Page-level text extractions
Segment Open

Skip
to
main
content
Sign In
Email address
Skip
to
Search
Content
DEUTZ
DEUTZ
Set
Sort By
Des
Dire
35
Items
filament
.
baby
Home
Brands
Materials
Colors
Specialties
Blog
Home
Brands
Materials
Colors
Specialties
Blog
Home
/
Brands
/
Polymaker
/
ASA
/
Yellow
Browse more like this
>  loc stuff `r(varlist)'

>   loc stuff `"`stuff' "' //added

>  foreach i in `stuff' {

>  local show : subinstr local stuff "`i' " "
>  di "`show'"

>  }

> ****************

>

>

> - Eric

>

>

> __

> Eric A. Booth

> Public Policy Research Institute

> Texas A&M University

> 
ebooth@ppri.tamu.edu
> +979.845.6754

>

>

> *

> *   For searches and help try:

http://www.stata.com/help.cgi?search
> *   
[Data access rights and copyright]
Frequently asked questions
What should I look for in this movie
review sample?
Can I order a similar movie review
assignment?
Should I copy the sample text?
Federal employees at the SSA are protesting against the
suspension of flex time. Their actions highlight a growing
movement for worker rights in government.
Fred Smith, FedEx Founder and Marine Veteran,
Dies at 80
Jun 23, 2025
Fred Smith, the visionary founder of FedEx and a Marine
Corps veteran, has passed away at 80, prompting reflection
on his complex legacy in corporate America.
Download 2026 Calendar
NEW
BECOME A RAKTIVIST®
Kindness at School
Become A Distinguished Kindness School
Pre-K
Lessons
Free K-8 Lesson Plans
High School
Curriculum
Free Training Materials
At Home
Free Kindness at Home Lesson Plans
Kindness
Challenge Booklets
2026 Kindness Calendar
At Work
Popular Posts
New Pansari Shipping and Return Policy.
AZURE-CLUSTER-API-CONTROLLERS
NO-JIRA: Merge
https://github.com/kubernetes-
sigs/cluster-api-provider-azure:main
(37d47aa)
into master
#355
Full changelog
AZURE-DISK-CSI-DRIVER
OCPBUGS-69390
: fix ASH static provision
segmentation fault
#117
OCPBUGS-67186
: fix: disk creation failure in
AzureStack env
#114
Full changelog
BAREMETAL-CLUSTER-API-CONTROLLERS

Segment Closed

Counting only lines of the data above that hold "show", report the total and nothing else.

2